Feeling inspired, nothing was off-limits. I began to read books outside my comfort zone, reading all kinds of books: fiction, poetry, history, biographies, you name it. I soon realized that I had many interests in many different things that weren’t necessarily literary related: art, film, philosophy, photography, music, history; why not dip into these waters as well? I began thinking “musically”, not that the prose would be “musical” but taking the same approach I took when writing music all those years - open the windows. Let it all in. Throw it all in, mix things up, and most importantly, remember that you are writing fiction.
Remember that you’re writing fiction. That was really the key to everything.
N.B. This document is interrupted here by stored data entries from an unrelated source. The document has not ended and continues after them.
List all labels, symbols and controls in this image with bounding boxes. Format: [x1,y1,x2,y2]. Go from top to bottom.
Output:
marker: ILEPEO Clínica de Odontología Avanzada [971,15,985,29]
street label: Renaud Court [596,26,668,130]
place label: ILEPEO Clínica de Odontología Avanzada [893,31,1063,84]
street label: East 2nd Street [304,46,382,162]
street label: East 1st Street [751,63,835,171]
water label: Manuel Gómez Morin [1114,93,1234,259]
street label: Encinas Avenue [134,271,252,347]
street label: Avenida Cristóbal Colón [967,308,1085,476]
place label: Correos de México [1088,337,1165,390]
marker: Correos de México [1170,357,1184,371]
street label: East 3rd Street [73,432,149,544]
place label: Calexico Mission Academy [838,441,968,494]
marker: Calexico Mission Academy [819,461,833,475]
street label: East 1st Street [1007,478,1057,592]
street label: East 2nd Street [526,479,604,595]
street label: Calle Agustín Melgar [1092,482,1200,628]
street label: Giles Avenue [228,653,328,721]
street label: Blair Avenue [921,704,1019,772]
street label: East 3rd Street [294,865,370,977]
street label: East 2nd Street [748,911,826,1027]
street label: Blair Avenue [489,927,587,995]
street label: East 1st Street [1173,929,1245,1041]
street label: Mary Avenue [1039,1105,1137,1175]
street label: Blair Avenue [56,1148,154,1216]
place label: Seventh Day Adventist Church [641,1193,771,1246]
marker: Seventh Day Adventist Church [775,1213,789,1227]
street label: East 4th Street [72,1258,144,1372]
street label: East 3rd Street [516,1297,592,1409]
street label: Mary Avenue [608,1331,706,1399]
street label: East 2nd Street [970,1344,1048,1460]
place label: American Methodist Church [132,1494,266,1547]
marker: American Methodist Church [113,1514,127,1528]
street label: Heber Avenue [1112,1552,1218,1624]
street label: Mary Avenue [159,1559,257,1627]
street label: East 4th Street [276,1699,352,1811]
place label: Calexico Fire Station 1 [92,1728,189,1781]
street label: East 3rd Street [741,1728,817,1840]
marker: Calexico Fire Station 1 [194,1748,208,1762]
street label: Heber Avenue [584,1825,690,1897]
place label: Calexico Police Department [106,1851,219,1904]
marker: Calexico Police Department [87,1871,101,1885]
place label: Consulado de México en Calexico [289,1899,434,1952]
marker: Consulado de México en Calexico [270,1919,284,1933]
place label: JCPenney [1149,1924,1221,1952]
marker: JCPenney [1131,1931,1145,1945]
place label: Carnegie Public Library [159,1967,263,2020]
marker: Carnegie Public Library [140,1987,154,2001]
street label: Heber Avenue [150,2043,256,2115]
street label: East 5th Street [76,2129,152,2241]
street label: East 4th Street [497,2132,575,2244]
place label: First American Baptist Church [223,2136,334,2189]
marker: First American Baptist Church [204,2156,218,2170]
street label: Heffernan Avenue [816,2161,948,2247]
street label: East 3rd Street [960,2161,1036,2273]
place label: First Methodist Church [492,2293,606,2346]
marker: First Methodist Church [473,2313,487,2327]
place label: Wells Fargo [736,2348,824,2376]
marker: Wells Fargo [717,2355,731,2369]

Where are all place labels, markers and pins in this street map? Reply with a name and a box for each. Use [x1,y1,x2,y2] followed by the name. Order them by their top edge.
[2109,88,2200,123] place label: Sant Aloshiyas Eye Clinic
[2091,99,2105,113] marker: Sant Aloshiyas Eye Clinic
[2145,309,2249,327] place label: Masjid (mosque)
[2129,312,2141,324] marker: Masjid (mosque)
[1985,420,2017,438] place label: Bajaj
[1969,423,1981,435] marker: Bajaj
It slowly dawned on me - sort of like a sunlight coming through the window - that I had been so influenced by the “write what you know” mantra that I had forgotten about all the other things I actually know. It wasn’t about what I experienced personally, but also observation and knowledge, the ability to put yourself in another person’s shoes, the ability to project yourself into the mind or situation of another, the ability to listen to other people when they talk: their thoughts, fears, hopes, dreams, stories, experiences, and so on; all of it ingredients for what can potentially be compelling storytelling. Once I stepped outside of myself, the floodgate of ideas opened and I suddenly realized that I had a treasure trove of ideas for stories that didn’t necessarily have anything to do with me. It occurred to me that I can say an awful lot via the “lives” of invented characters and their stories. Like I said, it was a sort of creative epiphany - one that may have been obvious to some all along - but for me, something I had to come around to understand and see clearly. It allowed me to shed the creative shackles that I had initially imposed on myself and I stopped worrying about labels, stopped worrying about whether what I was doing fit into any particular category, whether or not what I was writing was “Literary” and just focus on the storytelling element and allowing the thing to be what it wants to be. And it feels great too. Anything is possible and if one allows himself that sense of freedom there’s a good chance that eventually one could come up with something that is uniquely one’s own. And that is the goal here, isn’t it?